In comparison with the above exchanges, Joyso’s withdrawal fees are unmatched – meaning that they are very competitive. Great work, Joyso!
This exchange does not accept any other deposit method than cryptos, so new crypto investors are restricted from trading here. If you are a new crypto investor and you wish to start trading at this exchange, you will have to purchase cryptos from another exchange first and then – as a second step – deposit them here. Don’t worry though, you can find a so called “entry-level exchange” simply by using our Exchange Finder tool.
The servers of DEXs spread out all across the globe. This is different from centralized exchanges that normally have their servers more concentrated. This spread-out of servers leads to a lower risk of server downtime and also means that DEXs are virtually immune to attacks. This is because if you take out one of the servers, it has little to no impact on the full network of servers. However, if you manage to get into a server at a centralized exchange, you can do a lot more harm.

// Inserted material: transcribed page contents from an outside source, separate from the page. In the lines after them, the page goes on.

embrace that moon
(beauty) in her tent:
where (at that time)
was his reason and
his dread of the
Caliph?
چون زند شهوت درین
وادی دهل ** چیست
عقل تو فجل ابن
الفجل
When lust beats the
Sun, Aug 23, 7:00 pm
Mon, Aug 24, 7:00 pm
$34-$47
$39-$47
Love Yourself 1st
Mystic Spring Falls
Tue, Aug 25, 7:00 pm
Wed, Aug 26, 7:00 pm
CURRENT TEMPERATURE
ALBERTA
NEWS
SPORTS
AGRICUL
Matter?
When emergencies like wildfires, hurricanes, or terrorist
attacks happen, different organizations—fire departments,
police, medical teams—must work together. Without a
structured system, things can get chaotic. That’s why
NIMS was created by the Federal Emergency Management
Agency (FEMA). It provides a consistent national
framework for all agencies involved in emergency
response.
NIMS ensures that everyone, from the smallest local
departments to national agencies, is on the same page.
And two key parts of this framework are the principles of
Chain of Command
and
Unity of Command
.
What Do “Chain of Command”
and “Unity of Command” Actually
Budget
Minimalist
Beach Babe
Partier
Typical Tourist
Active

Also, if you make a trade at a DEX, the exchange itself never touches your assets. Accordingly, even if a hacker would somehow be able to hack the exchange (in spite of the above), the hacker can not access your assets. If you make a trade at a centralized exchange, however, you normally hold assets at that exchange until you withdraw them to your private wallet. A centralized exchange can therefore be hacked and your funds held at such exchange can be stolen. This is not the case with respect to decentralized exchanges.